[How to complete this task] Give the lines of the items from the line containing "7 + 8 kaçtır?" through the line containing "fietsster ten val na", both included, as a JSON list of strings with one string per line. Leave out blank lines and the pictures.

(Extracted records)
----------
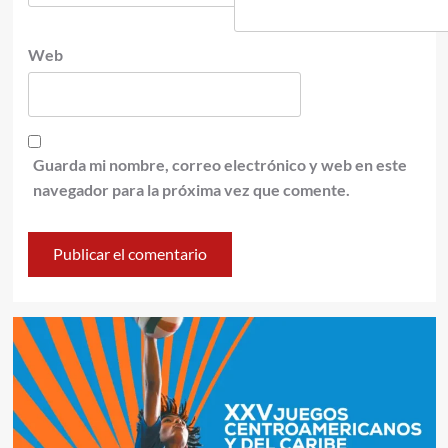
Web
Guarda mi nombre, correo electrónico y web en este
navegador para la próxima vez que comente.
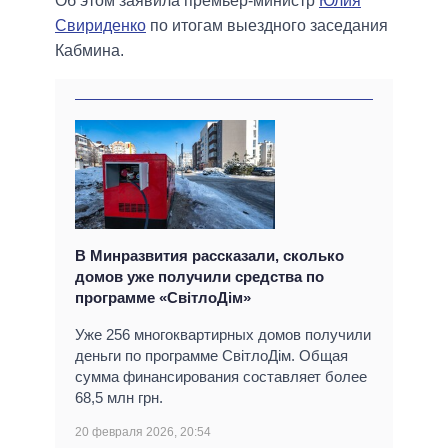
Об этом заявила премьер-министр
Юлия
Свириденко
по итогам выездного заседания
Кабмина.
В Минразвития рассказали, сколько
домов уже получили средства по
программе «СвітлоДім»
Уже 256 многоквартирных домов получили
деньги по программе СвітлоДім. Общая
сумма финансирования составляет более
68,5 млн грн.
20 февраля 2026, 20:54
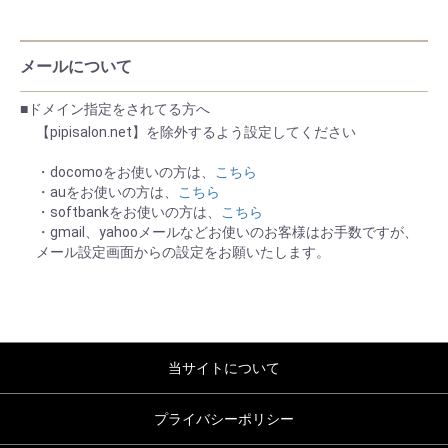
メールについて
■ドメイン指定をされてる方へ
【pipisalon.net】を除外するよう設定してください
・docomoをお使いの方は、
こちら
・auをお使いの方は、
こちら
・softbankをお使いの方は、
こちら
・gmail、yahooメールなどお使いのお客様はお手数ですが、
メール設定画面からの設定をお願いたします。
当サイトについて
プライバシーポリシー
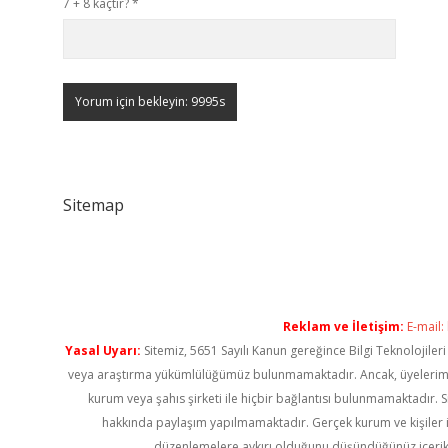
7 + 8 kaçtır?
*
Sitemap
Reklam ve İletişim:
E-mail:
Yasal Uyarı:
Sitemiz, 5651 Sayılı Kanun gereğince Bilgi Teknolojiler
veya araştırma yükümlülüğümüz bulunmamaktadır. Ancak, üyelerimiz ya
kurum veya şahıs şirketi ile hiçbir bağlantısı bulunmamaktadır. S
hakkında paylaşım yapılmamaktadır. Gerçek kurum ve kişiler i
düzenlemelere aykırı olduğunu düşündüğünüz içerik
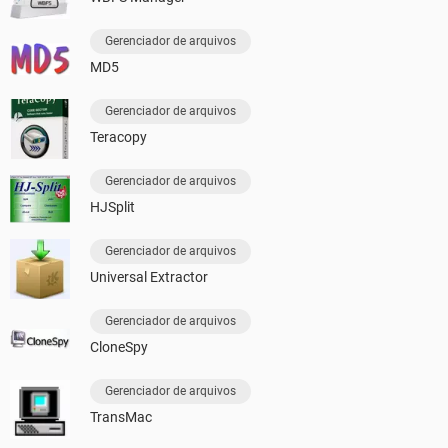
Gerenciador de arquivos
MD5
Gerenciador de arquivos
Teracopy
Gerenciador de arquivos
HJSplit
Gerenciador de arquivos
Universal Extractor
Gerenciador de arquivos
CloneSpy
Gerenciador de arquivos
TransMac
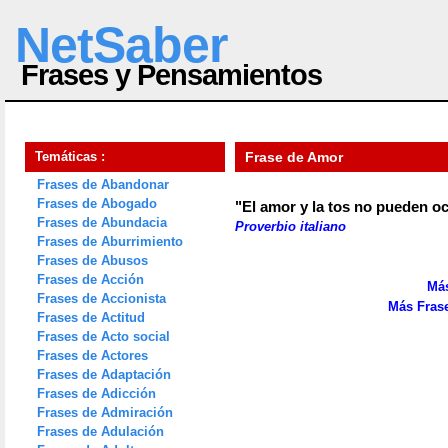
NetSaber
Frases y Pensamientos
Temáticas :
Frase de Amor
Frases de Abandonar
Frases de Abogado
"El amor y la tos no pueden oc
Frases de Abundacia
Proverbio italiano
Frases de Aburrimiento
Frases de Abusos
Frases de Acción
Más
Frases de Accionista
Más Frase
Frases de Actitud
Frases de Acto social
Frases de Actores
Frases de Adaptación
Frases de Adicción
Frases de Admiración
Frases de Adulación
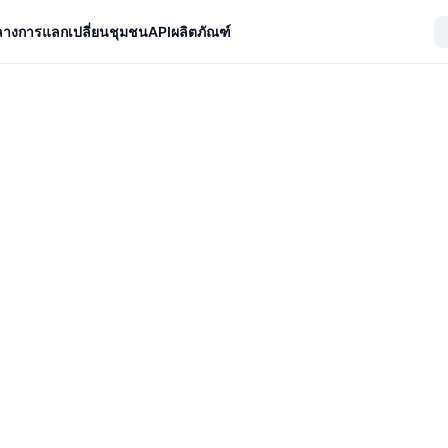
ลางการแลกเปลี่ยน
ชุมชน
API
ผลิตภัณฑ์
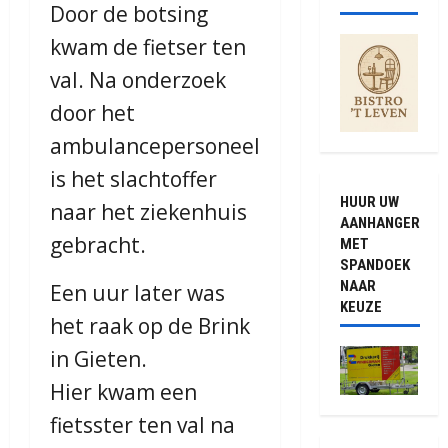
Door de botsing
kwam de fietser ten
val. Na onderzoek
door het
ambulancepersoneel
is het slachtoffer
HUUR UW
naar het ziekenhuis
AANHANGER
gebracht.
MET
SPANDOEK
NAAR
Een uur later was
KEUZE
het raak op de Brink
in Gieten.
Hier kwam een
fietsster ten val na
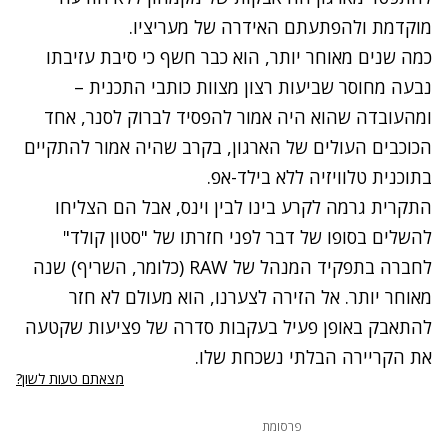
מוקדמת ולהפתעתם האידרה של מעריציו.
כמה שנים מאוחר יותר, הוא כבר חשף כי סיבת עזיבתו
נבעה מחוסר שביעות רצון מצוות כותבי התכנית –
ומהעובדה שהוא היה אמור להפסיד לברוק לסנר, אחד
הכוכבים העולים של הארגון, בקרב שהיה אמור להתקיים
בתוכנית טלוויזיה ללא בילד-אפ.
התקרית גרמה לקרע בינו לבין וינס, אבל הם הצליחו
להשלים בסופו של דבר לפני חזרתו של "סטון קולד"
לחברה בתפקיד המנהל של RAW (כלומר, השריף) שנה
מאוחר יותר. אל הזירה לצערנו, הוא מעולם לא חזר
להתאבק באופן פעיל בעקבות סדרה של פציעות שקטעה
את הקריירה הבלתי נשכחת שלו.
מצאתם טעות לשון?
פרסומת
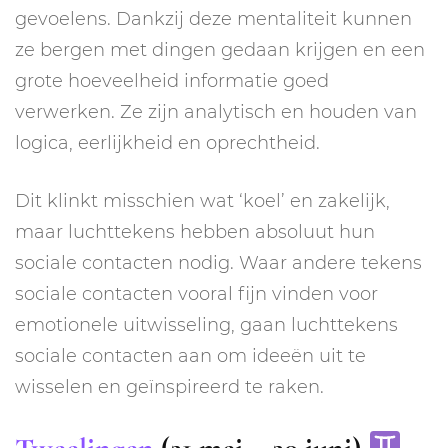
gevoelens. Dankzij deze mentaliteit kunnen
ze bergen met dingen gedaan krijgen en een
grote hoeveelheid informatie goed
verwerken. Ze zijn analytisch en houden van
logica, eerlijkheid en oprechtheid.
Dit klinkt misschien wat ‘koel’ en zakelijk,
maar luchttekens hebben absoluut hun
sociale contacten nodig. Waar andere tekens
sociale contacten vooral fijn vinden voor
emotionele uitwisseling, gaan luchttekens
sociale contacten aan om ideeën uit te
wisselen en geïnspireerd te raken.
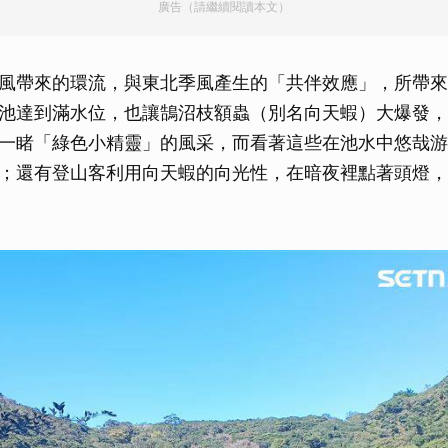
廣告（請繼續閱讀本文）
風帶來的環流，與東北季風產生的「共伴效應」，所帶來
池達到滿水位，也讓鵠沼枝額蟲（別名向天蝦）大爆發，
一睹「綠色小精靈」的風采，而看著這些在池水中悠哉游
；還有登山客利用向天蝦的向光性，在暗夜裡點著頭燈，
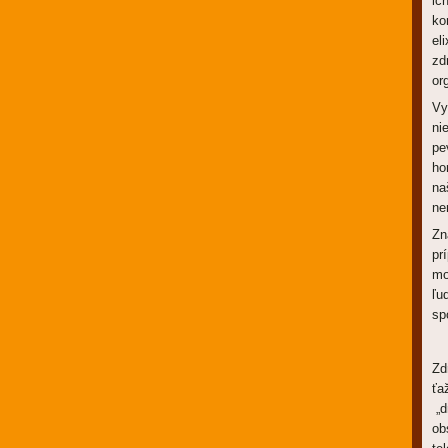
ic
ko
el
zd
or
Vy
ni
pe
ho
na
ne
Zn
pr
mo
ľu
sp
Zd
ťa
„d
ob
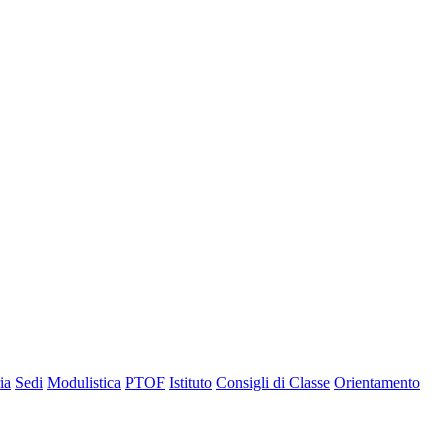
ia
Sedi
Modulistica
PTOF
Istituto
Consigli di Classe
Orientamento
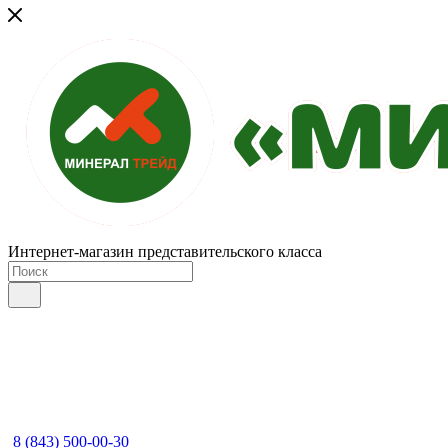
Интернет-магазин представительского класса
8 (843) 500-00-30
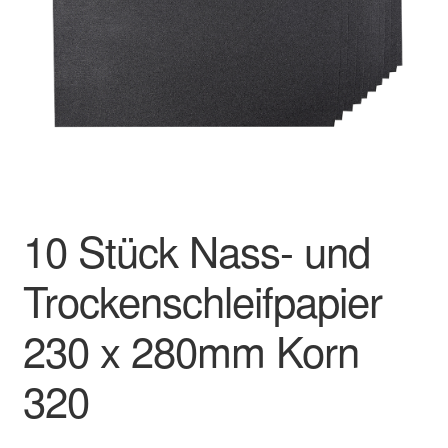
Impressum
Kasse
Kontakt
Mein Konto
10 Stück Nass- und
Über uns
Trockenschleifpapier
Versand & Lieferung
230 x 280mm Korn
Vertrag widerrufen
320
Warenkorb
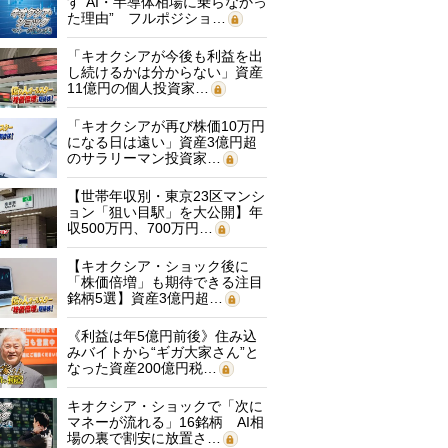
す“AI・半導体相場に乗らなかっ
た理由” フルポジショ…
「キオクシアが今後も利益を出
し続けるかは分からない」資産
11億円の個人投資家…
「キオクシアが再び株価10万円
になる日は遠い」資産3億円超
のサラリーマン投資家…
【世帯年収別・東京23区マンシ
ョン「狙い目駅」を大公開】年
収500万円、700万円…
【キオクシア・ショック後に
「株価倍増」も期待できる注目
銘柄5選】資産3億円超…
《利益は年5億円前後》住み込
みバイトから“ギガ大家さん”と
なった資産200億円税…
キオクシア・ショックで「次に
マネーが流れる」16銘柄 AI相
場の裏で割安に放置さ…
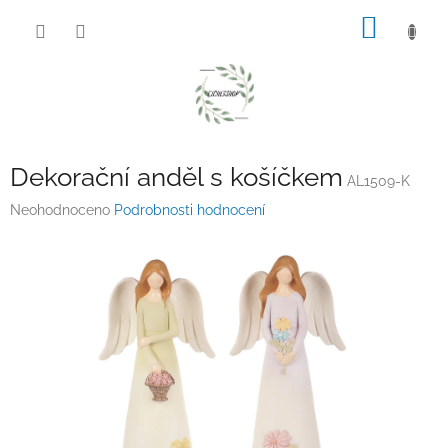
Přejít
NÁKUP
na
obsah
KOŠÍK
Dekorační anděl s košíčkem
AL1509-K
Průměrné
Neohodnoceno
Podrobnosti hodnocení
hodnocení
produktu
je
0,0
z
5
hvězdiček.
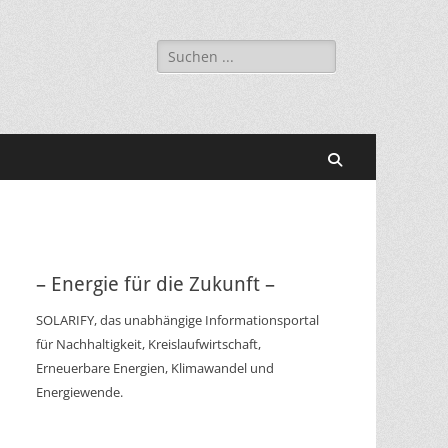
Suchen
nach:
Suchen
– Energie für die Zukunft –
SOLARIFY, das unabhängige Informationsportal
für Nachhaltigkeit, Kreislaufwirtschaft,
Erneuerbare Energien, Klimawandel und
Energiewende.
----------
[Result below]
[
  "7 + 8 kaçtır?",
  "*",
  "Sitemap",
  "Reklam ve İletişim:",
  "E-mail:",
  "Yasal Uyarı:",
  "Sitemiz, 5651 Sayılı Kanun gereğince Bilgi Teknolojiler",
  "veya araştırma yükümlülüğümüz bulunmamaktadır. Ancak, üyelerimiz ya",
  "kurum veya şahıs şirketi ile hiçbir bağlantısı bulunmamaktadır. S",
  "hakkında paylaşım yapılmamaktadır. Gerçek kurum ve kişiler i",
  "düzenlemelere aykırı olduğunu düşündüğünüz içerik",
  "Gerenciador de arquivos",
  "MD5",
  "Gerenciador de arquivos",
  "Teracopy",
  "Gerenciador de arquivos",
  "HJSplit",
  "Gerenciador de arquivos",
  "Universal Extractor",
  "Gerenciador de arquivos",
  "CloneSpy",
  "Gerenciador de arquivos",
  "TransMac",
  "NetSaber",
  "Frases y Pensamientos",
  "Temáticas :",
  "Frase de Amor",
  "Frases de Abandonar",
  "Frases de Abogado",
  "\"El amor y la tos no pueden oc",
  "Frases de Abundacia",
  "Proverbio italiano",
  "Frases de Aburrimiento",
  "Frases de Abusos",
  "Frases de Acción",
  "Más",
  "Frases de Accionista",
  "Más Frase",
  "Frases de Actitud",
  "Frases de Acto social",
  "Frases de Actores",
  "Frases de Adaptación",
  "Frases de Adicción",
  "Frases de Admiración",
  "Frases de Adulación",
  "ลางการแลกเปลี่ยน",
  "ชุมชน",
  "API",
  "ผลิตภัณฑ์",
  "Door de botsing",
  "kwam de fietser ten",
  "val. Na onderzoek",
  "door het",
  "ambulancepersoneel",
  "is het slachtoffer",
  "HUUR UW",
  "naar het ziekenhuis",
  "AANHANGER",
  "gebracht.",
  "MET",
  "SPANDOEK",
  "NAAR",
  "Een uur later was",
  "KEUZE",
  "het raak op de Brink",
  "in Gieten.",
  "Hier kwam een",
  "fietsster ten val na"
]